Aquella tarde aciaga me convencí para siempre de que era de tontos no hacer caso de lo que pronosticara papi… solo que al revés. Apenas pudimos terminar de comer y ya estaban encima de nuestras cabezas unas nubes negras, muy negras, negrísimas, y se escucharon los primeros truenos. Pronto comenzaron a caer gotas y papi recogió todo deprisa, luego me pidió que me quedara en el coche para ver lo que era una buena tormenta de montaña. Y sí que la vi, sí, rayos mortíferos cruzando el cielo, truenos que retumbaban como bolos en una bolera, como me dijo la abuela una vez que pasé un fin de semana con ella –se llevaba mal con papi y peor con mami, por lo que la vi poco durante mi niñez- y tuvo que coincidir con una buena tormenta. Son los angelitos que juegan a los bolos en el cielo, niño, me dijo ella intentando calmarme, pero no hubo manera, las tormentas eran mi debilidad. Y así ocurrió ahora, papi no intentó calmarme hablándome de los angelitos en el cielo, pero sí lo hizo hablándome de que yo era ya un hombrecito y que los hombrecitos no lloraban y sobre todo que qué pensaría mami si regresábamos tan pronto, se iba a partir el culo de la risa, y lo peor es que luego no me volvería a dejar hacer más excursiones a la montaña. Eso me calmó durante un rato, pero la tormenta era infernal, así que papi me llevó a la tienda para que no viera los rayos, pero éstos rasgaban la tela como cuchillos de fuego y de nada sirvió que me pidiera que cerrara los ojos y me tapara las orejas, hice pucheros y luego se asomó una lagrimita al ojo derecho y luego comencé a suplicarle que regresáramos a casa.

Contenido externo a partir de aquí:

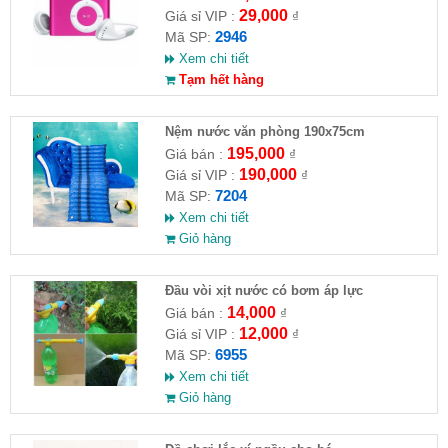
29,000
Giá sỉ VIP :
₫
2946
Mã SP:
Xem chi tiết
Tạm hết hàng
Nệm nước văn phòng 190x75cm
195,000
Giá bán :
₫
190,000
Giá sỉ VIP :
₫
7204
Mã SP:
Xem chi tiết
Giỏ hàng
Đầu vòi xịt nước có bơm áp lực
14,000
Giá bán :
₫
12,000
Giá sỉ VIP :
₫
6955
Mã SP:
Xem chi tiết
Giỏ hàng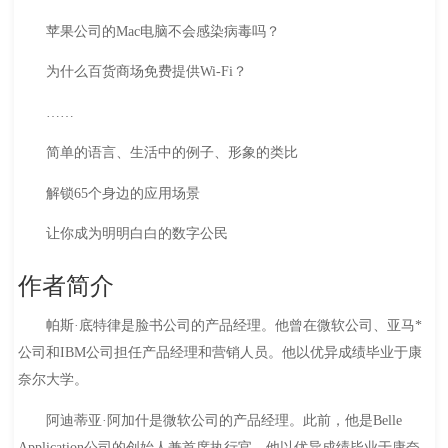
苹果公司的Mac电脑不会感染病毒吗？
为什么百货商场免费提供Wi-Fi？
……
简单的语言、生活中的例子、形象的类比
解锁65个身边的应用场景
让你成为明明白白的数字公民
作者简介
帕斯·底特律是脸书公司的产品经理。他曾在微软公司、亚马*
公司和IBM公司担任产品经理和营销人员。他以优异成绩毕业于康
奈尔大学。
阿迪蒂亚·阿加什是微软公司的产品经理。此前，他是Belle
Application公司的创始人兼首席执行官。他以优异成绩毕业于康奈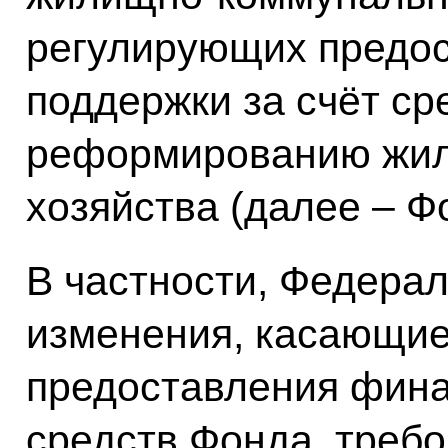
регулирующих предо
поддержки за счёт ср
реформированию жил
хозяйства (далее – Ф
В частности, Федера
изменения, касающие
предоставления фина
средств Фонда, требо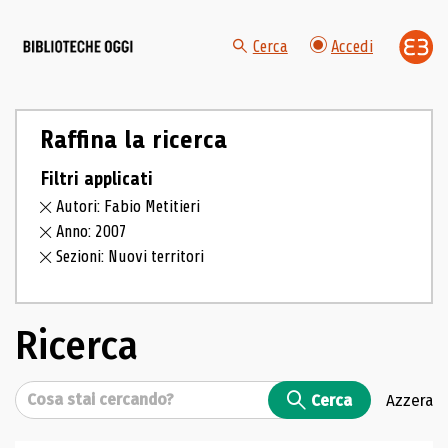
Cerca
Accedi
Raffina la ricerca
Filtri applicati
Autori: Fabio Metitieri
Anno: 2007
Sezioni: Nuovi territori
Ricerca
Cerca
Cerca
Azzera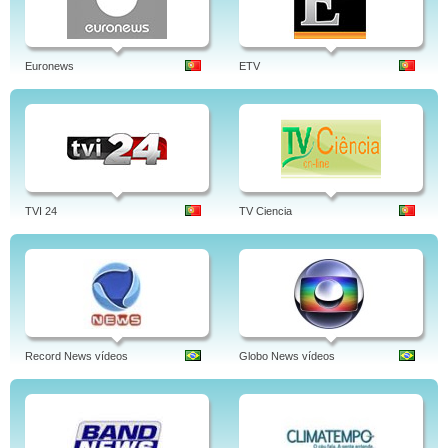
Euronews
ETV
TVI 24
TV Ciencia
Record News vídeos
Globo News vídeos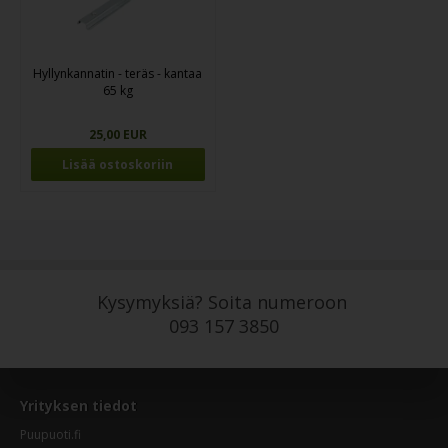
Hyllynkannatin - teräs - kantaa
65 kg
25,00 EUR
Kysymyksiä? Soita numeroon
093 157 3850
Yrityksen tiedot
Puupuoti.fi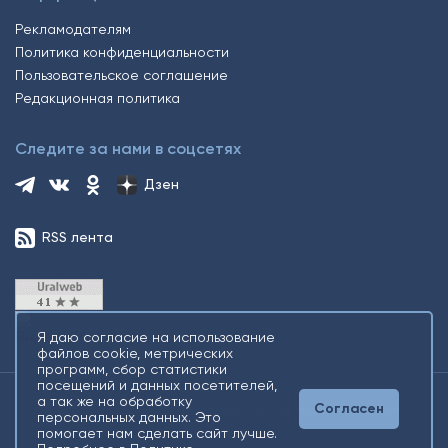
Рекламодателям
Политика конфиденциальности
Пользовательское соглашение
Редакционная политика
Следите за нами в соцсетях
Дзен
RSS лента
Я даю согласие на использование
файлов cookie, метрических
программ, сбор статистики
посещений и данных посетителей,
а так же на обработку
Согласен
2026 © Все права защищены. Сетевое издание Информационное
персональных данных. Это
агентство «Югорский снегирь» +16
помогает нам сделать сайт лучше.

Papi no se enfadó conmigo, porque nunca se enfadaba, y menos si estaba en juego su futuro sherpa para sus aventuras de los ocho mil, pero no le hizo mucha gracia. Me llevó otra vez al coche y recogió la tienda como Dios le dio a entender, doblándolo todo para que cupiera en el maletero y revisando el suelo para no dejarse nada, porque mami siempre ponía el grito en el cielo cuando él compraba algo para la montaña. Y así que nos fuimos como dos derrotados en la dura batalla de la vida. Lo gracioso fue que cuando entrábamos en la ciudad la tormenta, que había ido flojeando por el camino, se deshinchó por completo y salió el sol. Las risas de mi madre se oyeron en Katmandú, que debe de estar cerca del Tibet, y mi padre se marchó de casa, todo corrido, con la disculpa de que no le había dado tiempo a doblar bien la tienda.  Todo esto lo recuerdo bastante bien, lo que no tengo claro es si lloré como un corderito que a perdido a su mamá, como dijo mami, o si fui un valiente, que solo hizo pucheros, como luego me contaría papi, siendo ya un adolescente avanzado, cuando me llevó por segunda vez a la montaña y ésta fue la definitiva, porque le hinqué el diente y me supo muy bien.  Pero desde la tormenta hasta aquella agradable excursión, que relataré en otro momento, pasaron unos años en los que papi ni se atrevió a proponerle a mami llevarle con él. Fueron sus años más solitarios como montañero, como luego contaría él, casi con lágrimas en los ojos.